DATASET EXCERPTS >>

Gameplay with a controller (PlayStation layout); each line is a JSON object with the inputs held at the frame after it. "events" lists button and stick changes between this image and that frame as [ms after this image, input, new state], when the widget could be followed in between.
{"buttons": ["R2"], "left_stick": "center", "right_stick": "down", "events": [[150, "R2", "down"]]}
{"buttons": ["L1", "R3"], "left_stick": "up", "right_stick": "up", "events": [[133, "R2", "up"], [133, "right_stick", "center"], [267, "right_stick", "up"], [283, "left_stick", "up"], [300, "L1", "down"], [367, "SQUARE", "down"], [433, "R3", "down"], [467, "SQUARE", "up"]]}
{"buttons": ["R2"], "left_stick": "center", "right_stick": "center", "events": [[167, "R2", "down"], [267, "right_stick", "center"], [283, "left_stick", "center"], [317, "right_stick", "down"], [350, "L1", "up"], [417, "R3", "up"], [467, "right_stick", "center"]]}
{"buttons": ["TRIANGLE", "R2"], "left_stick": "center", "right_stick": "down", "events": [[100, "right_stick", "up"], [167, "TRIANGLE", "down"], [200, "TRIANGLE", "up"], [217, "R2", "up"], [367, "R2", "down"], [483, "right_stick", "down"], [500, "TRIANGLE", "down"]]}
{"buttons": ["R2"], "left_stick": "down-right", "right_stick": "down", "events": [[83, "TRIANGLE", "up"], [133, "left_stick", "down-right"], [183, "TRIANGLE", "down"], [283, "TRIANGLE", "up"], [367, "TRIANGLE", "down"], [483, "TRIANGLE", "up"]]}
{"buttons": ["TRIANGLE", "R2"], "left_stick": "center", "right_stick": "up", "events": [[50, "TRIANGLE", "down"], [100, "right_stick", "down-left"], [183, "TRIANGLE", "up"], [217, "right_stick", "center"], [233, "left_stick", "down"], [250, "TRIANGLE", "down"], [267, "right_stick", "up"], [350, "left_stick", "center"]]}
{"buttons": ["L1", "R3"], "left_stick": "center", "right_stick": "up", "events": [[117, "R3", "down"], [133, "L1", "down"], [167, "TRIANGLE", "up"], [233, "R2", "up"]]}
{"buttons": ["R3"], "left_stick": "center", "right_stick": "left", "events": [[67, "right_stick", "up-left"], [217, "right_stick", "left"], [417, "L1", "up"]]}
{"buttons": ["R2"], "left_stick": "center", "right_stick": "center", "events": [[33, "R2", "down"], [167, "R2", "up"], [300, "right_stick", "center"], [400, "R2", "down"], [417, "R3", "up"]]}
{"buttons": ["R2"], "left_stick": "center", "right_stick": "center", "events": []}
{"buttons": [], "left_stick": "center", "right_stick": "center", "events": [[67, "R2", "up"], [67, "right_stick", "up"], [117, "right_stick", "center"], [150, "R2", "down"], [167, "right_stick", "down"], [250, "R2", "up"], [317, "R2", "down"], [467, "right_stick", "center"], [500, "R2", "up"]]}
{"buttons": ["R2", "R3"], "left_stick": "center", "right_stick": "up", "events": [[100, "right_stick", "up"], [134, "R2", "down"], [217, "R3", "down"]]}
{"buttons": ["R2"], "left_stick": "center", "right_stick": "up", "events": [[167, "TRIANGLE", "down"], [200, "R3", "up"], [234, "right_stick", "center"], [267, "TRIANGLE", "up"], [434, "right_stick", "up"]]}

THE TASK >>
All the lines of the material above must be given again exactly.

EXERCISE RESULT >>
Gameplay with a controller (PlayStation layout); each line is a JSON object with the inputs held at the frame after it. "events" lists button and stick changes between this image and that frame as [ms after this image, input, new state], when the widget could be followed in between.
{"buttons": ["R2"], "left_stick": "center", "right_stick": "down", "events": [[150, "R2", "down"]]}
{"buttons": ["L1", "R3"], "left_stick": "up", "right_stick": "up", "events": [[133, "R2", "up"], [133, "right_stick", "center"], [267, "right_stick", "up"], [283, "left_stick", "up"], [300, "L1", "down"], [367, "SQUARE", "down"], [433, "R3", "down"], [467, "SQUARE", "up"]]}
{"buttons": ["R2"], "left_stick": "center", "right_stick": "center", "events": [[167, "R2", "down"], [267, "right_stick", "center"], [283, "left_stick", "center"], [317, "right_stick", "down"], [350, "L1", "up"], [417, "R3", "up"], [467, "right_stick", "center"]]}
{"buttons": ["TRIANGLE", "R2"], "left_stick": "center", "right_stick": "down", "events": [[100, "right_stick", "up"], [167, "TRIANGLE", "down"], [200, "TRIANGLE", "up"], [217, "R2", "up"], [367, "R2", "down"], [483, "right_stick", "down"], [500, "TRIANGLE", "down"]]}
{"buttons": ["R2"], "left_stick": "down-right", "right_stick": "down", "events": [[83, "TRIANGLE", "up"], [133, "left_stick", "down-right"], [183, "TRIANGLE", "down"], [283, "TRIANGLE", "up"], [367, "TRIANGLE", "down"], [483, "TRIANGLE", "up"]]}
{"buttons": ["TRIANGLE", "R2"], "left_stick": "center", "right_stick": "up", "events": [[50, "TRIANGLE", "down"], [100, "right_stick", "down-left"], [183, "TRIANGLE", "up"], [217, "right_stick", "center"], [233, "left_stick", "down"], [250, "TRIANGLE", "down"], [267, "right_stick", "up"], [350, "left_stick", "center"]]}
{"buttons": ["L1", "R3"], "left_stick": "center", "right_stick": "up", "events": [[117, "R3", "down"], [133, "L1", "down"], [167, "TRIANGLE", "up"], [233, "R2", "up"]]}
{"buttons": ["R3"], "left_stick": "center", "right_stick": "left", "events": [[67, "right_stick", "up-left"], [217, "right_stick", "left"], [417, "L1", "up"]]}
{"buttons": ["R2"], "left_stick": "center", "right_stick": "center", "events": [[33, "R2", "down"], [167, "R2", "up"], [300, "right_stick", "center"], [400, "R2", "down"], [417, "R3", "up"]]}
{"buttons": ["R2"], "left_stick": "center", "right_stick": "center", "events": []}
{"buttons": [], "left_stick": "center", "right_stick": "center", "events": [[67, "R2", "up"], [67, "right_stick", "up"], [117, "right_stick", "center"], [150, "R2", "down"], [167, "right_stick", "down"], [250, "R2", "up"], [317, "R2", "down"], [467, "right_stick", "center"], [500, "R2", "up"]]}
{"buttons": ["R2", "R3"], "left_stick": "center", "right_stick": "up", "events": [[100, "right_stick", "up"], [134, "R2", "down"], [217, "R3", "down"]]}
{"buttons": ["R2"], "left_stick": "center", "right_stick": "up", "events": [[167, "TRIANGLE", "down"], [200, "R3", "up"], [234, "right_stick", "center"], [267, "TRIANGLE", "up"], [434, "right_stick", "up"]]}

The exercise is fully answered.